The lone casket was loaded aboard the USS Olympia, a Navy cruiser, and brought across the ocean. An estimated 90,000 Americans filed by the casket to honor the fallen soldier. Pallbearers from the Army, Navy, and Marine Corps then carried the coffin to the horse-drawn caisson that took it to Arlington National Cemetery.
The Marine Corps Band played the national anthem, an Army chaplain gave the invocation, and the assembled crowd of some 5,000 visitors sat in a moment of silent meditation that stretched to two minutes. After giving his own remarks, President Harding placed a Medal of Honor and a Distinguished Service Cross on the casket. A 21-gun salute was fired off and a bugler played taps before the coffin was lowered into its final resting place. “The Unknown Soldier,” notes the official history of Arlington National Cemetery, “was home.”
I’d add a brief postscript about the commander-in-chief’s remarks.
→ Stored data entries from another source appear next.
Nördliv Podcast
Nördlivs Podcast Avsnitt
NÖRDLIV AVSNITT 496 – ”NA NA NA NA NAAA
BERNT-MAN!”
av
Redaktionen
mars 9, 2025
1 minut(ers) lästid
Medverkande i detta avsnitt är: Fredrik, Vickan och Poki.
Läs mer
Warren Harding, as I’ve previously noted, was not one of America’s most articulate presidents. He tried too hard, for one thing, employing florid prose as a substitute for solid ideas. Partly, this was a device: Harding liked to avoid giving offense. It was also the conceit of a man straining to be eloquent, like a cub reporter given to promiscuous use of the thesaurus. His speeches were mercilessly lampooned by H.L. Mencken and dismissed by political opponent William Gibbs as “an army of pompous phrases moving across the landscape in search of an idea.”
But Harding did have his moments. One came only two weeks before the Armistice Day ceremony at Arlington, when he went to Birmingham, Ala., and surprised everyone present by speaking out for civil rights.
On this date in 1921, he began his brief speech at Arlington cemetery awkwardly (“We are met today to pay the impersonal tribute”) and ended it by leading the crowd in the Lord’s Prayer, which is something a modern president would be unlikely to do. But he spoke touchingly about the many American Gold Star mothers whose sons never returned from Europe, suggesting that they could take comfort from the day’s proceedings and harbor hopes that it was their boy being honored.
“Some mother gave him in her love and tenderness, and with him her most cherished hopes,” said the commander-in-chief. “Hundreds of mothers are wondering today, finding a touch of solace in the possibility that the nation bows in grief over the body of one she bore to live and die, if need be, for the Republic.”
Harding’s point applies to mothers on the other side during wartime, and World War I had unleashed untold suffering in the trenches on both sides of No Man’s Land, a sad fact that makes us shudder even a century later. Harding spoke of this, too. “Modern warfare,” he noted, “is no longer a conflict in chivalry, no more a test of militant manhood. It is only cruel, deliberate, scientific destruction.”
“With all my heart,” he added, “I wish we might say to the defenders who survive, to mothers who sorrow, to widows and children who mourn, that no such sacrifice shall be asked again.”
This hope, although it was echoed by most people in the world, would not be fulfilled. Eighteen years later, it would all start happening again, this time with even more horrifying carnage. And that is why, each Veterans Day, I offer a simple prayer in this space. Yes, Lord, thank you for the brave heroes who risk their lives — and have given their lives — for our freedom. But blessed, too, are the peacemakers.